HILARIOUS: NYT Op-Ed About Net Neutrality Blocked By A Paywall

As Net Neutrality supporters continue to break down over the reversal of the regulatory scheme, we’re finding all sorts of irony in their responses. From the screeching about a few bureaucrats controlling our lives, to the outlandish idea that the internet is changed as we know it forever, it’s just beyond recklessly hyperbolic.

Left-wing media outlets are up in arms along with their supporters. In response to the FCC’s decision to end Net Neutrality, the New York Times ran an op-ed from an Asian studies doctoral candidate titled “What if You Couldn’t See This Page?”

Well, one need not consider the “what if,” because the New York Times decided to make the article a paid-access story only, blocking non-subscribers from reading the article. I guess they got lost in the irony.

The Daily Caller reports that the paywall ironically blocked people from being able to see the contents of the article, as the article was attempting to claim that ISP’s would be the ones blocking access to content.

Net neutrality is the nebulous concept generally meaning that all internet traffic should be treated equally. Specifically, among other aspects, it means broadband providers like Comcast and Verizon can’t favor their own content over that of others, and can’t offer faster speeds to higher paying customers, nor block access to certain features.

But many do not apply this simple principle equally to other industries. The aforementioned NYT op-ed, for example, can only be accessed through a paid subscription once the maximum number of free-of-charge articles have expired.

Just imagine that! They require a paid subscription to access an article on the idea that the content could be blocked unless you pay.

“The whole concept that infinite free distribution would solve all the business problems associated with journalism, and there’d be a perfect way of matching news to users, has just turned out to be wrong,” NYT CEO Mark Thompson said in a Digiday interview published on Thursday. “There is demonstrably a market for high-quality news for paying customers.”
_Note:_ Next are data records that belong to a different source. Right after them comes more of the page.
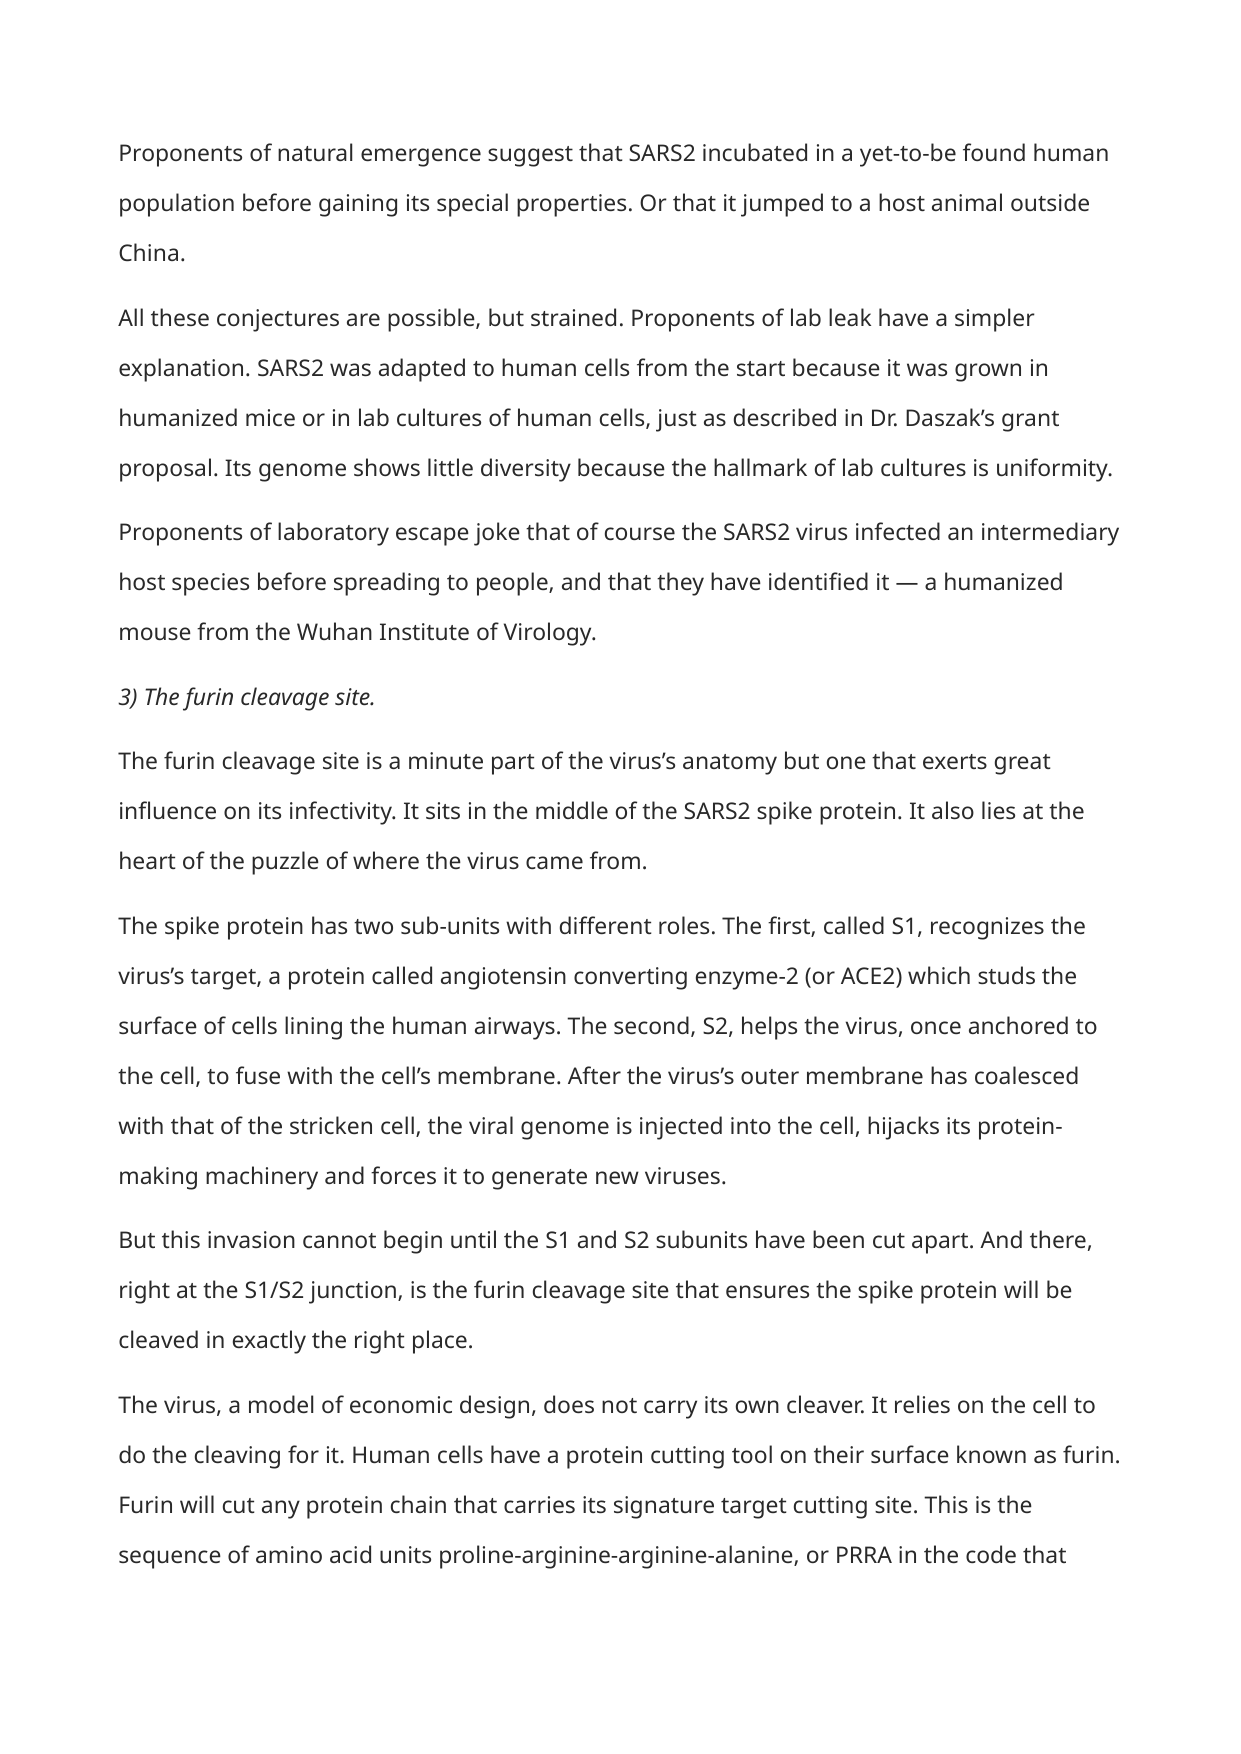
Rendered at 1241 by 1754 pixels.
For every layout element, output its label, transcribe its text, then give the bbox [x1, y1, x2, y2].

text The virus, a model of economic design, does not carry its own cleaver. It relies on the cell to do the cleaving for it. Human cells have a protein cutting tool on their surface known as furin. Furin will cut any protein chain that carries its signature target cutting site. This is the sequence of amino acid units proline-arginine-arginine-alanine, or PRRA in the code that [118, 1370, 1122, 1570]
text The furin cleavage site is a minute part of the virus’s anatomy but one that exerts great influence on its infectivity. It sits in the middle of the SARS2 spike protein. It also lies at the heart of the puzzle of where the virus came from. [118, 726, 1122, 876]
text 3) The furin cleavage site. [118, 662, 1122, 712]
text Proponents of natural emergence suggest that SARS2 incubated in a yet-to-be found human population before gaining its special properties. Or that it jumped to a host animal outside China. [118, 118, 1122, 268]
text Proponents of laboratory escape joke that of course the SARS2 virus infected an intermediary host species before spreading to people, and that they have identified it — a humanized mouse from the Wuhan Institute of Virology. [118, 497, 1122, 647]
text But this invasion cannot begin until the S1 and S2 subunits have been cut apart. And there, right at the S1/S2 junction, is the furin cleavage site that ensures the spike protein will be cleaved in exactly the right place. [118, 1206, 1122, 1356]
text The spike protein has two sub-units with different roles. The first, called S1, recognizes the virus’s target, a protein called angiotensin converting enzyme-2 (or ACE2) which studs the surface of cells lining the human airways. The second, S2, helps the virus, once anchored to the cell, to fuse with the cell’s membrane. After the virus’s outer membrane has coalesced with that of the stricken cell, the viral genome is injected into the cell, hijacks its protein-making machinery and forces it to generate new viruses. [118, 891, 1122, 1191]
text All these conjectures are possible, but strained. Proponents of lab leak have a simpler explanation. SARS2 was adapted to human cells from the start because it was grown in humanized mice or in lab cultures of human cells, just as described in Dr. Daszak’s grant proposal. Its genome shows little diversity because the hallmark of lab cultures is uniformity. [118, 283, 1122, 483]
So they’re basically admitting that paying for access is not as problematic as everyone is making it out to be? And maybe it’s actually a good thing?

Gee, it’s almost as if exchange of currency for a good or service is how the entire economy works. Who woulda thunk?

Now, the article is now accessible even without a subscription. It’s possible that the Times reacted to backlash from users who didn’t want to pay for it.

In other words, the free market solved the problem!

Here’s the ultimate problem underlying the entire debate about Net Neutrality. Many of the supporters of Net Neutrality are so vehement in their support because they implicitly assume that internet access is a human right. They are afraid of having to pay for something they consider to be a human right.

In the same way that they believe healthcare should be “free” and education should be “free,” they are all but saying that internet access should be free as well. Sure, they still pay the ISP for an internet connection, but the idea of paying to access certain kinds of content on the internet, even if it requires a lot of bandwidth which the ISP has to produce? They hate it because they believe that they are entitled to internet access.

This isn’t every single supporter of Net Neutrality, of course. Some have raised concerns over the idea that ISP’s can throttle connections in very well-thought out ways. I’ll still argue against the regulatory scheme, because I am more open to market innovation than simply deferring to government coercion to achieve something they consider desirable.

Maybe we could let the market innovate, stop making it illegal for other ISP’s to compete in the marketplace? Where there is competition, there is downward pressure on prices and upward pressure on quality. How about we let people freely acting, using their creativity and innovation to solve any issues that arise such as this?

Let’s think outside the little government box people, please!